─── GIVEN DATA

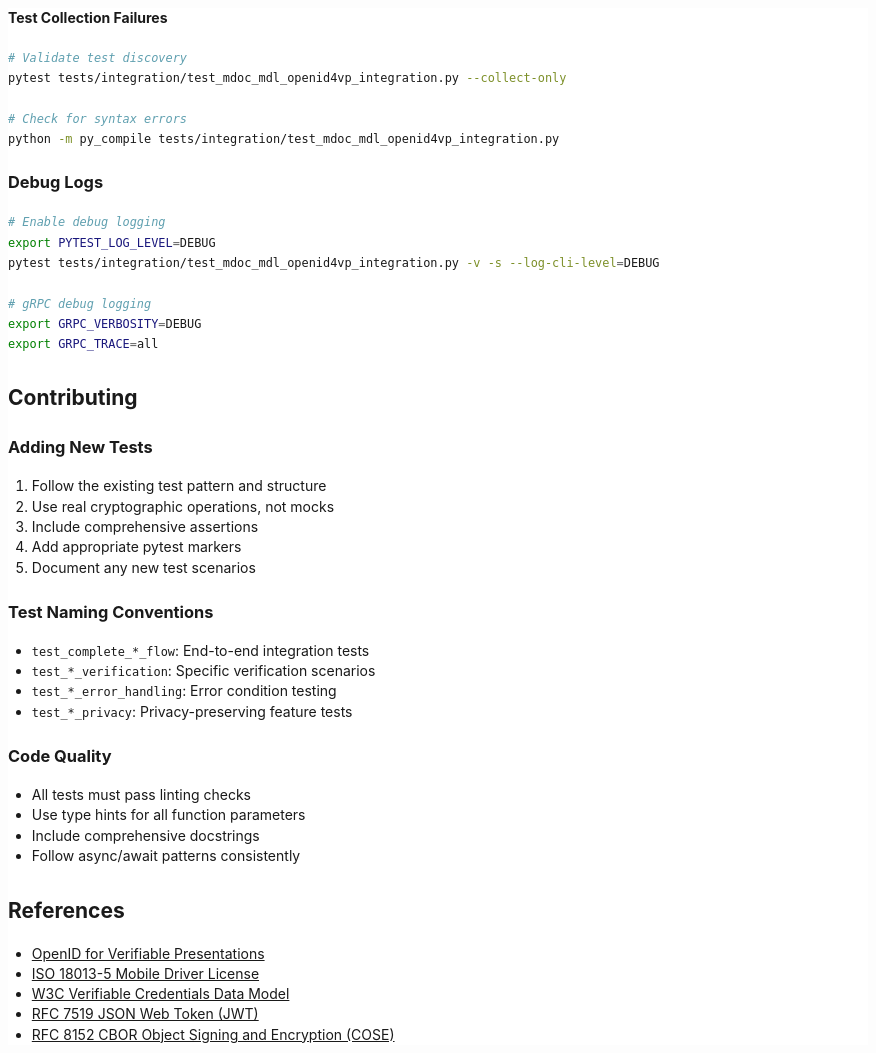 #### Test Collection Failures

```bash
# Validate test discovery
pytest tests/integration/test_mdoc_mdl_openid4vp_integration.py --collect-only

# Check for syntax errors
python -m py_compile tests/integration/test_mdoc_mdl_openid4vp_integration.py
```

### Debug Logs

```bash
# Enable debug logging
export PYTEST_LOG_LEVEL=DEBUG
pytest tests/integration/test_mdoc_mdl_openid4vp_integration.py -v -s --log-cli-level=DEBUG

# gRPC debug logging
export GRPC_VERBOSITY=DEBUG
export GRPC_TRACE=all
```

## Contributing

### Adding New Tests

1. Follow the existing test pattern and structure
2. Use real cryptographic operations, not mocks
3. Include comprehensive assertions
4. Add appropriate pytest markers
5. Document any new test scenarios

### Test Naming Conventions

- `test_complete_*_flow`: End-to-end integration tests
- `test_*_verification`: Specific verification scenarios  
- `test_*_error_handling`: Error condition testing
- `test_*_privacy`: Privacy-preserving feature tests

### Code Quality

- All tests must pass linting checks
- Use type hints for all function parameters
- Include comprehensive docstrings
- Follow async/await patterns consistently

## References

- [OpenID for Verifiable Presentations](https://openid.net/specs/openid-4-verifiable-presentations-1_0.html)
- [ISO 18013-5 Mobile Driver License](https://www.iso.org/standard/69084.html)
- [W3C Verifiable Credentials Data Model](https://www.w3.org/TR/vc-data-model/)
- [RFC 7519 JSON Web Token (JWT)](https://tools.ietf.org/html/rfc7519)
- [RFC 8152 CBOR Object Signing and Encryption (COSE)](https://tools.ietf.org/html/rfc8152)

──────
─── GIVEN DATA

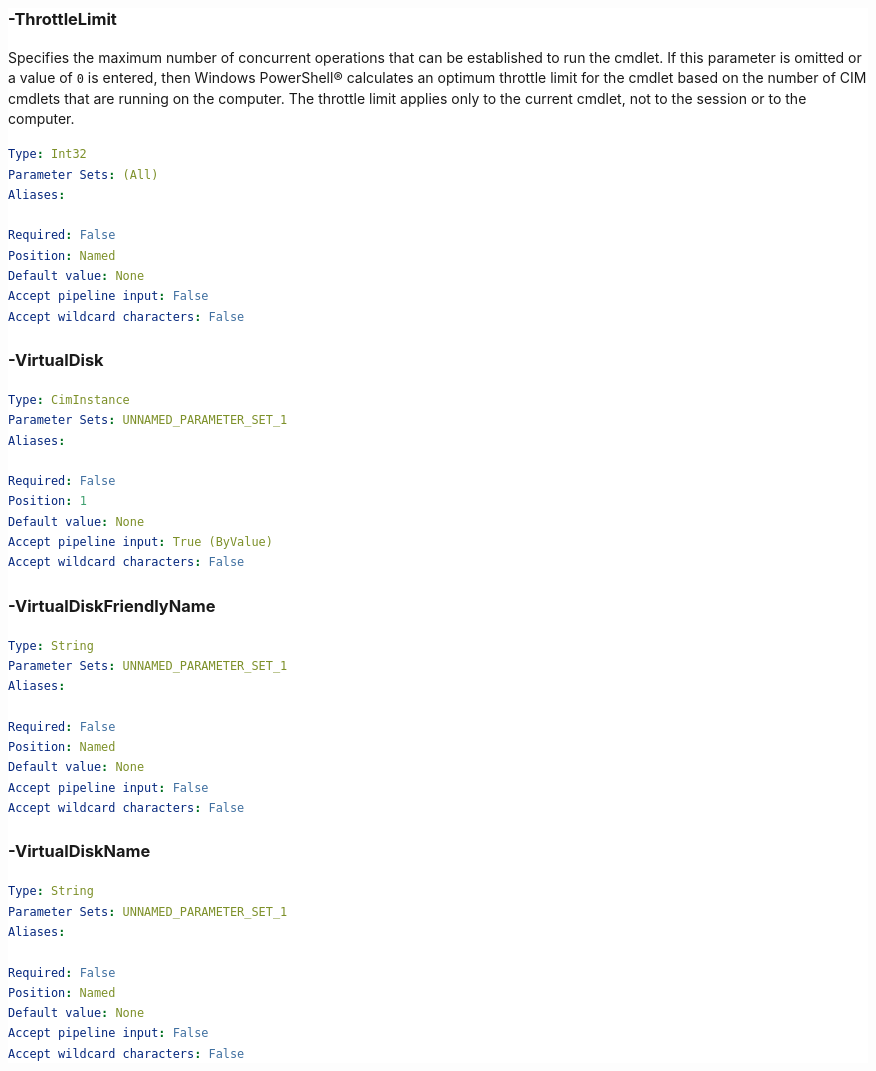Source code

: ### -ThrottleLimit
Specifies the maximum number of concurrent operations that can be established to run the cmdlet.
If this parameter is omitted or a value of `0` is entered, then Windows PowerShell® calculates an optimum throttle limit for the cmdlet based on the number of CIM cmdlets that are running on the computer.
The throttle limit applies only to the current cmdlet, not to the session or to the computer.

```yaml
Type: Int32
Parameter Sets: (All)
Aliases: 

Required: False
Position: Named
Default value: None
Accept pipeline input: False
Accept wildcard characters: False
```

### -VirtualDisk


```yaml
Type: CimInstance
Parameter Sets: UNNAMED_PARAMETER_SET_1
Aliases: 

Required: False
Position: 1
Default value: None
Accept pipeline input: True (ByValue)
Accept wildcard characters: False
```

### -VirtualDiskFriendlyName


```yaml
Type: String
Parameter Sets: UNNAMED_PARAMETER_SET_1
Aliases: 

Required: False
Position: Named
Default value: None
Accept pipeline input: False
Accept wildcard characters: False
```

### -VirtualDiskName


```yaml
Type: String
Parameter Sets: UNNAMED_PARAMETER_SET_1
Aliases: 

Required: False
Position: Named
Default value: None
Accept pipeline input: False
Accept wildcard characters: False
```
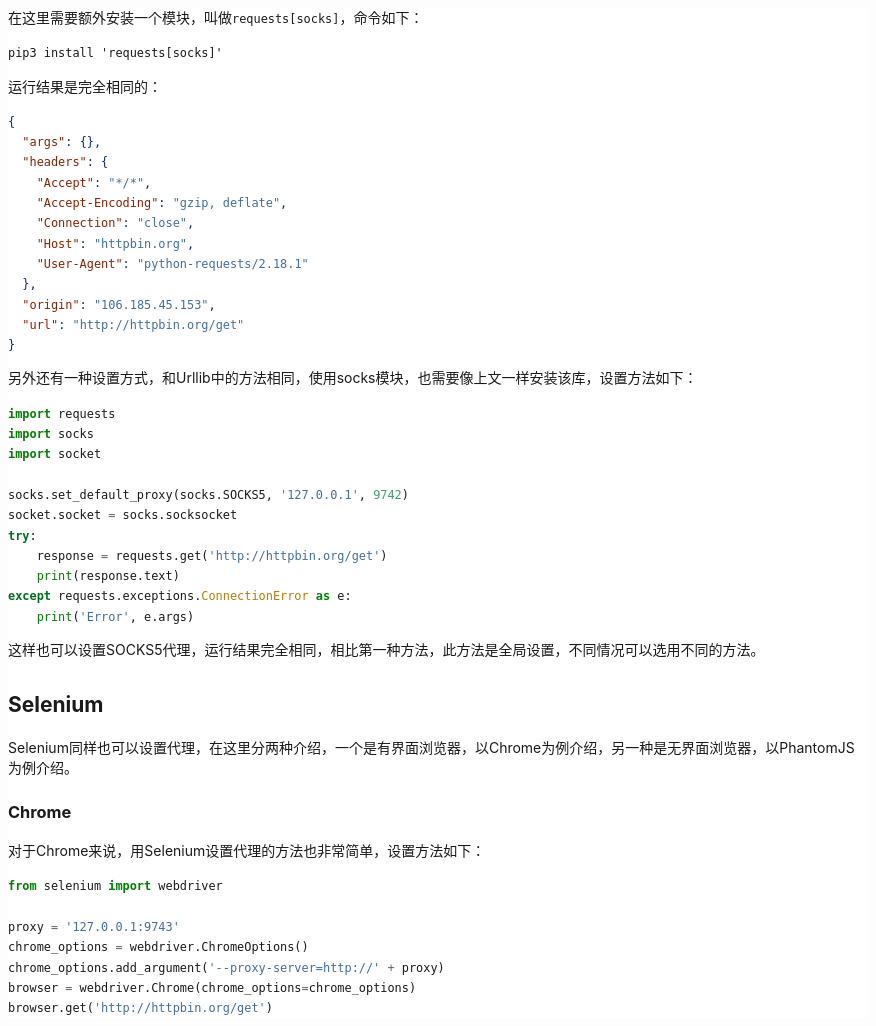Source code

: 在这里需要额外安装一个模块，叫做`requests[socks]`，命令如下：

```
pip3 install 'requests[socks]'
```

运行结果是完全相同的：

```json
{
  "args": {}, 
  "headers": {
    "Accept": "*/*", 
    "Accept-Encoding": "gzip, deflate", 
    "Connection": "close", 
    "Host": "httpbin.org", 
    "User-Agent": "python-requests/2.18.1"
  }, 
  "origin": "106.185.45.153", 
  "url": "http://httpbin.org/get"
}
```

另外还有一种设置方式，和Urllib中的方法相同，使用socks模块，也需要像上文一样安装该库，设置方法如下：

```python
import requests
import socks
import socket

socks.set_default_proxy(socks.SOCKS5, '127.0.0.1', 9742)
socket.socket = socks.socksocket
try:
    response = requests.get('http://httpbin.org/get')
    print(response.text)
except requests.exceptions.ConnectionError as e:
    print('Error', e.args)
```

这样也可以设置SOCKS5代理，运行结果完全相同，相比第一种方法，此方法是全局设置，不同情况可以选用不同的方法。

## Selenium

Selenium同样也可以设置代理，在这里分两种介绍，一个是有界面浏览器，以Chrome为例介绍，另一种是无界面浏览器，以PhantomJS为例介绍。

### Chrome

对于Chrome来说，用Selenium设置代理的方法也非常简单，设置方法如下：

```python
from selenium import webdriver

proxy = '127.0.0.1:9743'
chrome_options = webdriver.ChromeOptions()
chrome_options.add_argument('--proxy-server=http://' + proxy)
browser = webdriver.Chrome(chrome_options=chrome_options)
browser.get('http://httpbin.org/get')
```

──────

--- TASK DETAILS ---
Using the records above, give the count of lines with the word "scenarios", and write nothing more.

--- ANSWER SPACE ---
2